I was not disappointed. Her language, and the style of having a story told by one of the participants, reminds me of that old volume. I loved the way she sets up the mystery, from the unmarked house where the narrator meets the story-teller, to the dark corridor, and even the out-of place mint tea brought by the housekeeper. Her language is lush and perfect for the time period. Just read a quote like this:
Spain had forged her reputation with the blood of her own sons and daughters, and dragged her honor through the mud of political convenience and moral hypocrisy. And as any persona carrying an excess of her own importance, she was bloated with a blind and incompetent bureaucracy-- its clerks and administrators made Don Quixote look like a professor of nuclear physics.
Rasine does a beautiful job of using the doctor's formal manner of speech to bring us into a time when educated people spoke formally.

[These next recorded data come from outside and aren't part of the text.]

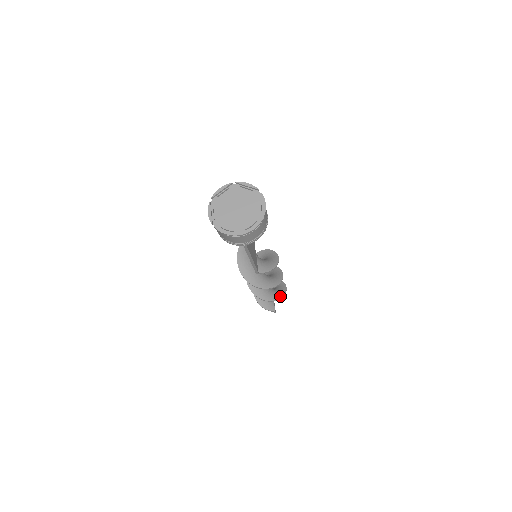
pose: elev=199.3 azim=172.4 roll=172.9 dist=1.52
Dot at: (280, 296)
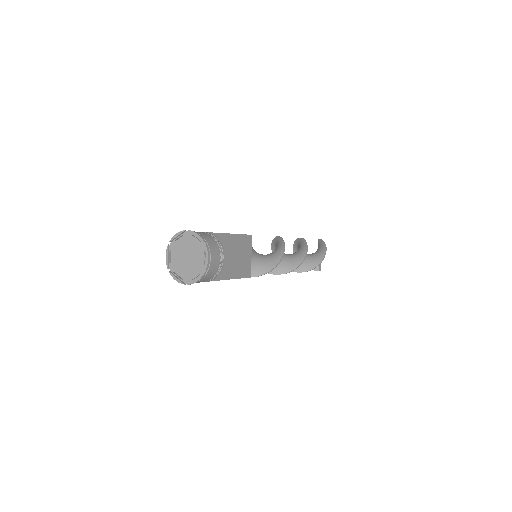
Dot at: (313, 266)
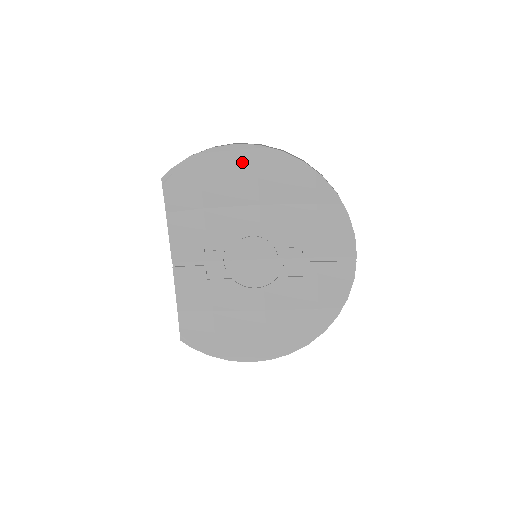
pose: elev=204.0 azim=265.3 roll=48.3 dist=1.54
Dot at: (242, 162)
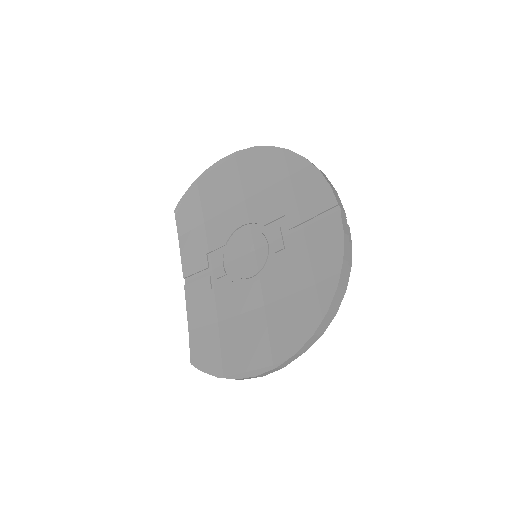
Dot at: (227, 171)
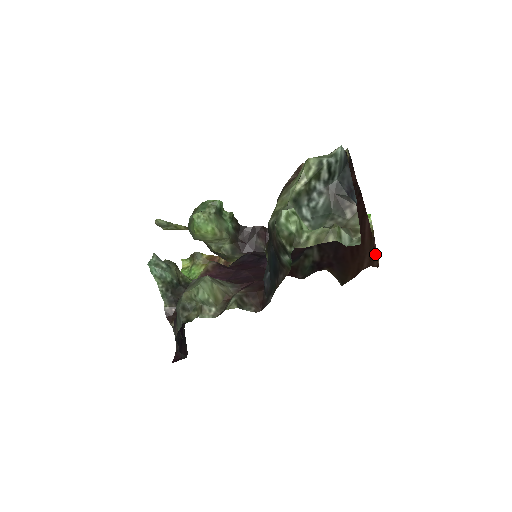
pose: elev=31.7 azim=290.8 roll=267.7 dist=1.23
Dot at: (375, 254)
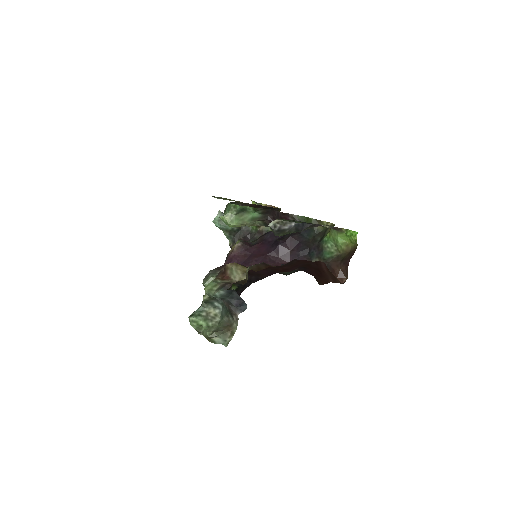
Dot at: (336, 279)
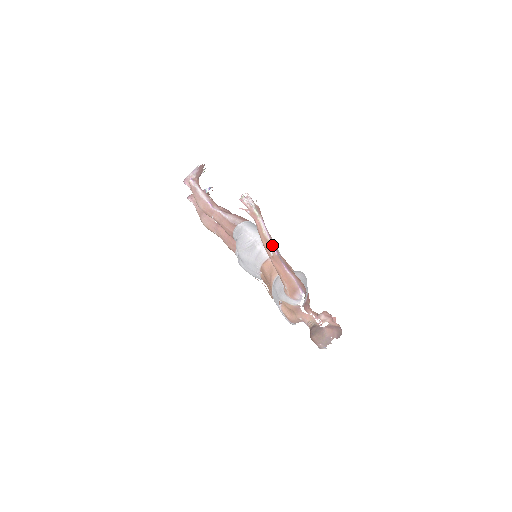
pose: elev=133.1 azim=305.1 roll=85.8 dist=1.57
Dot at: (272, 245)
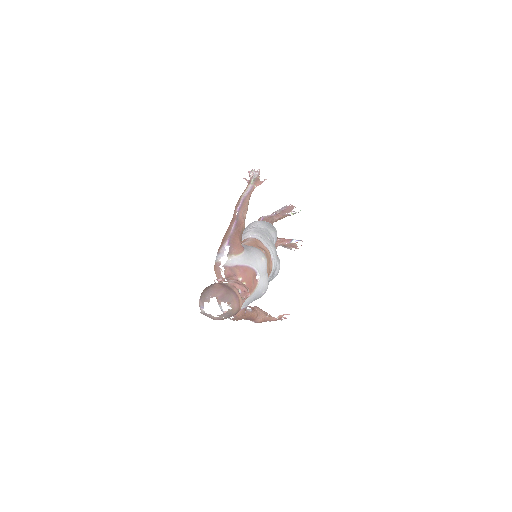
Dot at: (239, 203)
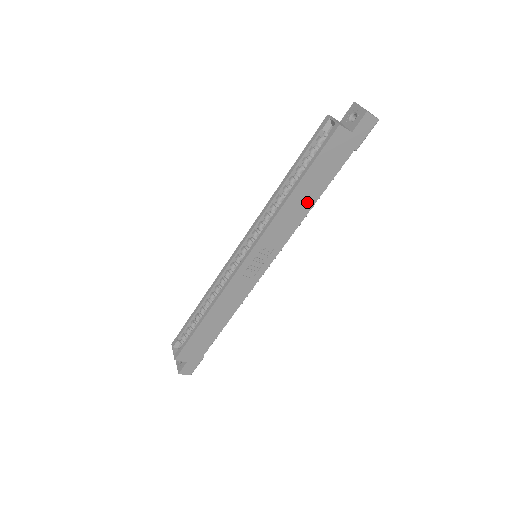
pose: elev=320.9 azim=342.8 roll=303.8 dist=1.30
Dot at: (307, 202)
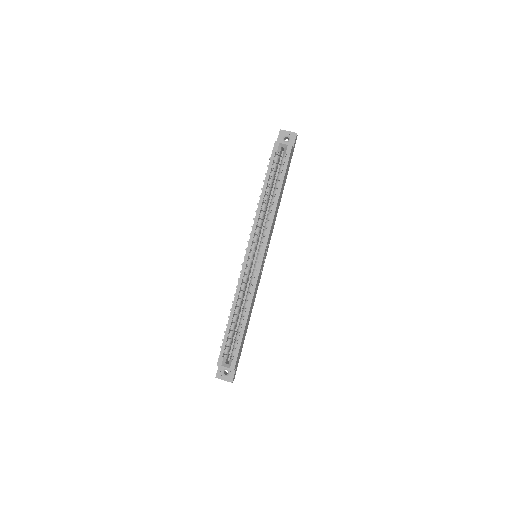
Dot at: (279, 202)
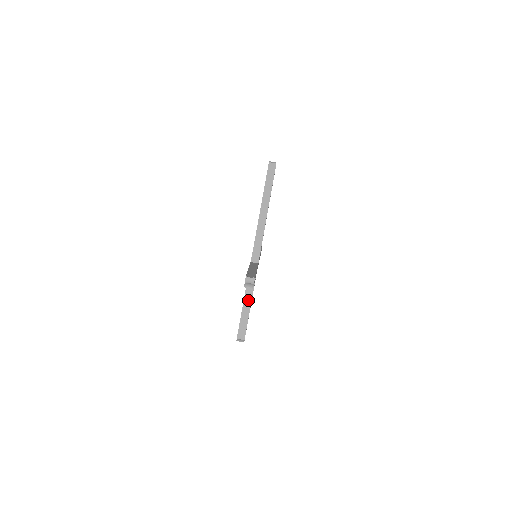
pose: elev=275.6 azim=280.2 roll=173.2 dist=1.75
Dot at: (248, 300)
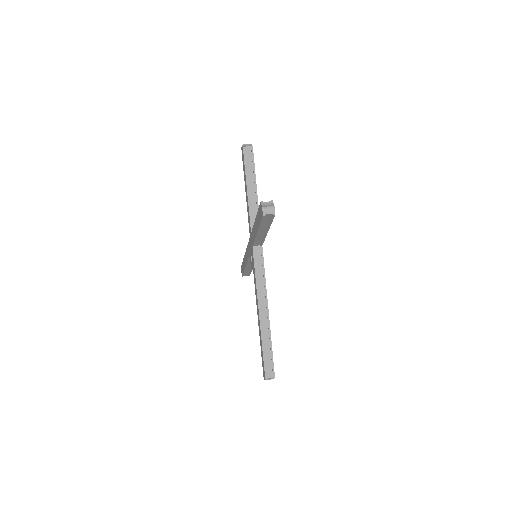
Dot at: occluded
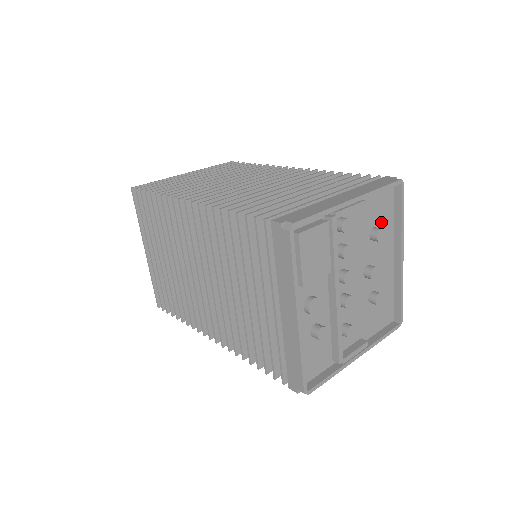
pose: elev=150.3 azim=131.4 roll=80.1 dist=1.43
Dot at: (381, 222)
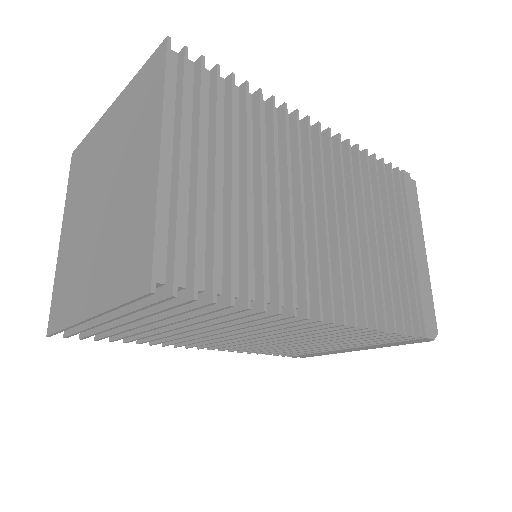
Dot at: occluded
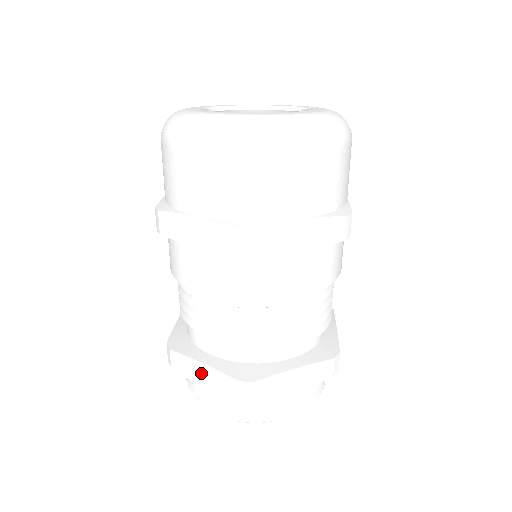
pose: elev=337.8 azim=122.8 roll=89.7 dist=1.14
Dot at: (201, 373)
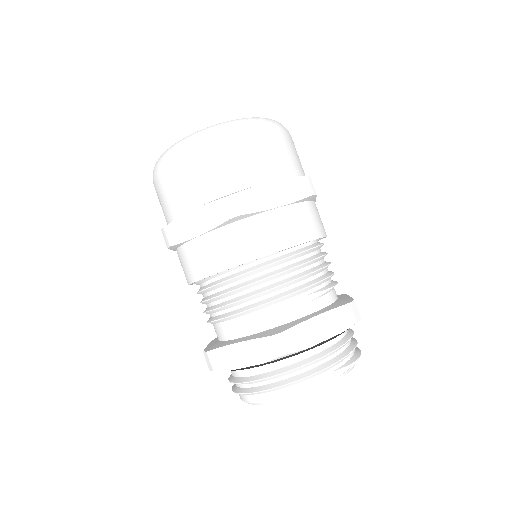
Dot at: (238, 355)
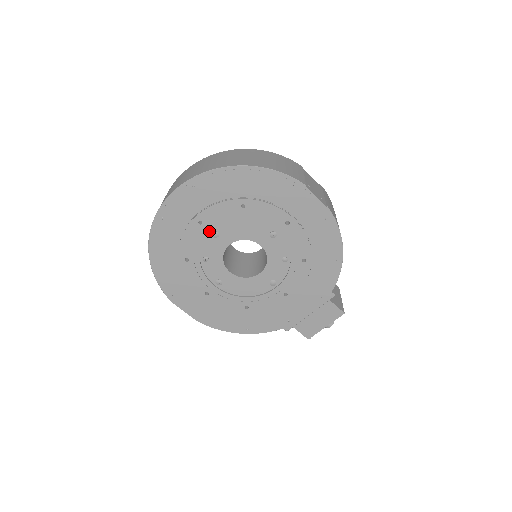
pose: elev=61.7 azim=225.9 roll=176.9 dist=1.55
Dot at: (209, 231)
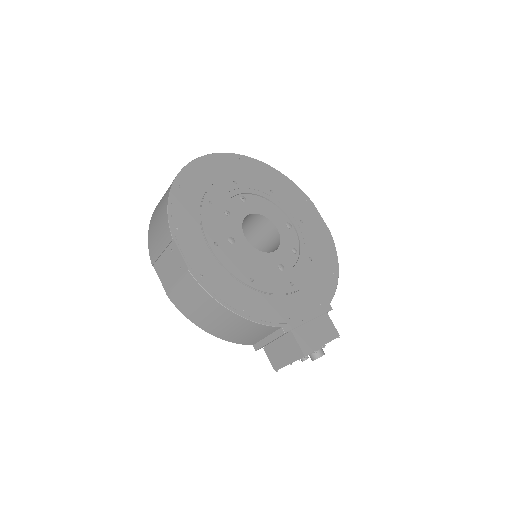
Dot at: (240, 193)
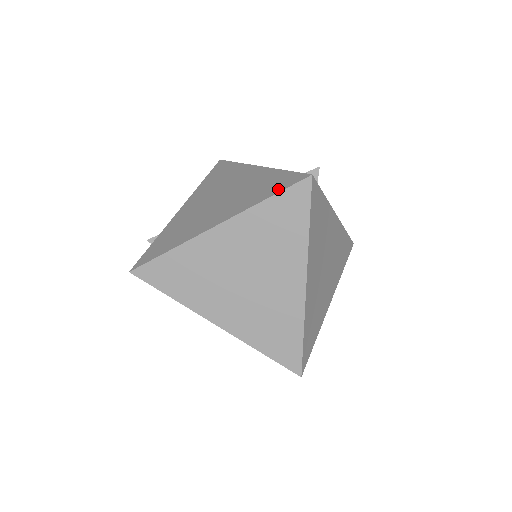
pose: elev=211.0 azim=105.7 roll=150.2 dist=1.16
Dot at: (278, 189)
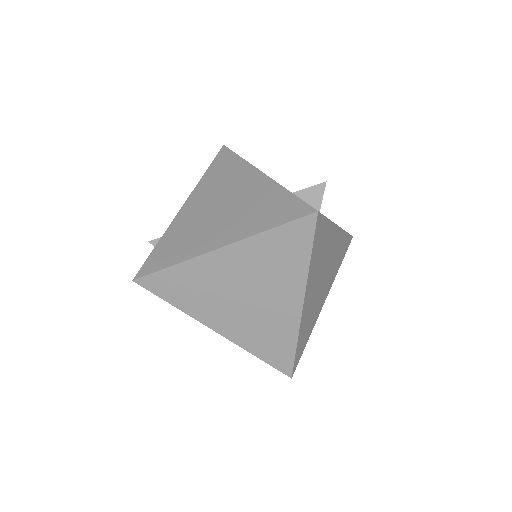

The story drew me in as it built, layering one strange fact after another. I read this novella twice. The first time, I felt disappointed by the ending, but now I am not so sure that I need to know everything. Just as Poe left so much to one's imagination, so Rasine leaves me wanting to read it yet again, to search for the little clues dropped here and there about who the murdered girl was, and what happened to her.
Only two tiny details bothered me a little. At the beginning, Rasine used a narrative device: the journalist says he was too absorbed in his thoughts to notice the scenery as the driver takes him to his destination. But, if he's so absorbed, how can he describe this scene? And later, the journalists comments that he's very observant. The other tiny detail is that way too many characters have 'olive skin.'
I could easily read this over and over, it's so beautiful and interesting. This story should appeal to anyone over the age of six or seven.
I received a free copy of this novella from Storycartel in exchange for my honest opinion and review.
It is a tale told almost entirely by an accused murderer. So it is a long monologue; no "action" no conventional "plot" save the one in the story he tells. And yet, the readers is spellbound, and confounded, 'til the very end.
Rasine is a master wordsmith, whose prose is graceful and poetic, yet efficient and, for that reason, effective. Every word counts, and you'll hang on every word as well.